----- Text for analysis -----
# I can't take much more



## FrancisM (Jun 15, 2013)

I've been married 2 years and 2 months and I just don't think it's for me. Arguments have descended to a whole new level where I scream until I lose my voice and say things that I am very ashamed of. It's like a switch has been flicked and anger is my only way out. I have never before experiences this level of anger in my life toward anyone.

We tried counseling in the first year but after a while my wife refused to attend, her attitude being "others don't need it". I have no parents or siblings to talk to and her parents are not at all interested.


Some of the issues are:
1. Out of the blue she will be hostile, for example she had a fight with her father whilst visiting him on Monday and rang me on the way home and complained and attacked me over several issues.

2. She works now and then and so has little income and lets me pay all of the bills. It's my house, however she does not feel she needs to contribute. If I push the issue she becomes argumentative.

3. She will happily go for a jog at 6pm despite the fact that she knows that I like to eat dinner by 6:30 or 7. She will often arrive back late when it's all overcooked without even an apology.

4. If an issue is on her mind she will sometimes want to argue until 2 or 3 in the morning.

5. Apart from paying all bills, she expects me to pay for all overseas holidays with no contribution to airfares or hotels.

6. We cannot go more than a couple of weeks without a major argument, subsequently I am now very hesitant about bringing children into a home with a high level of conflict. She is 40 and demanding to have children now. I am no longer interested in sexual relations due to the fear of children being exposed to conflict (I grew up in a home where I basically never saw my parents argue).

7. As mentioned at the beginning, our arguments have now descended to the point where we call each other everything under the sun. Again, I am ashamed of this, however it's as though a switch has been flicked and my mind is no longer willing to mince words. This level of anger does actually appear to have made her realize that something needs to change between us.
-----
→ **Required tasks**:
**A.** From the post about a strained marriage, list every time of day that it mentions.
**B.** Revise the post about a strained marriage: reproduce the stretch from "# I can't take" through "over several issues.", putting "therapy" in place of "counseling".
The records after this post play no part in the work on it.
----- Data -----
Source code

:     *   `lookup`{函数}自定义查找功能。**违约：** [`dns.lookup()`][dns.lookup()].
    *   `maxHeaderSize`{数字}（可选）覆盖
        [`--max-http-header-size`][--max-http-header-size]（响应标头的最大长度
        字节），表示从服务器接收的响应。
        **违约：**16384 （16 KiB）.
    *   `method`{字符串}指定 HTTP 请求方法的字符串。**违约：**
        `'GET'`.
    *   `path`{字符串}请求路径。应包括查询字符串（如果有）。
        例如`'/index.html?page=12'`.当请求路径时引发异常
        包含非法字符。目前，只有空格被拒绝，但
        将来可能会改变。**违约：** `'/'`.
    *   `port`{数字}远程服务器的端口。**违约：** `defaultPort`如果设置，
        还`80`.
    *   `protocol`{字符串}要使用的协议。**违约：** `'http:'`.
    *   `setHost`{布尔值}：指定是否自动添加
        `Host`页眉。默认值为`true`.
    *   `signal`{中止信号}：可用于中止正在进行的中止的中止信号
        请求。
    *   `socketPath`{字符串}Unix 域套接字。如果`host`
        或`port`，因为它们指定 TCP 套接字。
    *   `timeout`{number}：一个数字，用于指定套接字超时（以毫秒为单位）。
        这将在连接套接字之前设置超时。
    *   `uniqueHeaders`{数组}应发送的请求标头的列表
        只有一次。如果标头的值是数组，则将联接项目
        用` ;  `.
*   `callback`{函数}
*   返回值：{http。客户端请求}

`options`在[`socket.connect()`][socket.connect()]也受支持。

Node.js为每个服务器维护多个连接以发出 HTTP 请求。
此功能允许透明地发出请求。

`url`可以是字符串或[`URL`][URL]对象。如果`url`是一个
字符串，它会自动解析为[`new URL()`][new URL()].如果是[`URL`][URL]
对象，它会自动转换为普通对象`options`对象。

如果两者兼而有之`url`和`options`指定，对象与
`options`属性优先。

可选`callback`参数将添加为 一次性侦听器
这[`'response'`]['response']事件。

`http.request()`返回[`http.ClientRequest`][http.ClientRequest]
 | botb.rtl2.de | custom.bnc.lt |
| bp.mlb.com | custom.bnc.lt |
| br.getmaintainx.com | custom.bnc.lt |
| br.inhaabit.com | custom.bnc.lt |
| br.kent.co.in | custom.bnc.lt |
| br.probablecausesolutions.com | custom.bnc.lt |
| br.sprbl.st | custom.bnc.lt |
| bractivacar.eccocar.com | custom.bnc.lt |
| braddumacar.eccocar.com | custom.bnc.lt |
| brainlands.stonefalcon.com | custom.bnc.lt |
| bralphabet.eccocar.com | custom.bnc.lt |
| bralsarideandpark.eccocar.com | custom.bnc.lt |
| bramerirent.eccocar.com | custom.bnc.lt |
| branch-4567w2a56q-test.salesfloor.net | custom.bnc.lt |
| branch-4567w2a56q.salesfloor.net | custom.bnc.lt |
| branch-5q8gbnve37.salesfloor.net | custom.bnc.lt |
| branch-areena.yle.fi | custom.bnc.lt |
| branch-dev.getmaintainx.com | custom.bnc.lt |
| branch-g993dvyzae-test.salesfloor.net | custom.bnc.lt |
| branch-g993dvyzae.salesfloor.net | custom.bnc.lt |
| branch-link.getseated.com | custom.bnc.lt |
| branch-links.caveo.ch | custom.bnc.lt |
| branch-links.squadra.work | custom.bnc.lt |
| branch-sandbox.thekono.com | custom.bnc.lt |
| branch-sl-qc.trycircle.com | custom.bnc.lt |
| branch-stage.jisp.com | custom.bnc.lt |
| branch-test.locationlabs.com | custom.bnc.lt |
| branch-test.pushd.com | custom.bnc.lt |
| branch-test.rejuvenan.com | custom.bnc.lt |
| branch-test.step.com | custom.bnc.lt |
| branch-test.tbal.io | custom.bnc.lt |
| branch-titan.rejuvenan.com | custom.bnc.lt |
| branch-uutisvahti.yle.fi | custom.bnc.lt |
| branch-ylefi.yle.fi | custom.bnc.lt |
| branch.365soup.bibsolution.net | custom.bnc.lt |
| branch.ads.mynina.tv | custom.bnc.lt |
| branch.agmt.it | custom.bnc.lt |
-----
→ **Task-by-task answers**:
**A.** 6pm; 6:30; 7; 2 in the morning; 3 in the morning

**B.**
# I can't take much more



## FrancisM (Jun 15, 2013)

I've been married 2 years and 2 months and I just don't think it's for me. Arguments have descended to a whole new level where I scream until I lose my voice and say things that I am very ashamed of. It's like a switch has been flicked and anger is my only way out. I have never before experiences this level of anger in my life toward anyone.

We tried therapy in the first year but after a while my wife refused to attend, her attitude being "others don't need it". I have no parents or siblings to talk to and her parents are not at all interested.


Some of the issues are:
1. Out of the blue she will be hostile, for example she had a fight with her father whilst visiting him on Monday and rang me on the way home and complained and attacked me over several issues.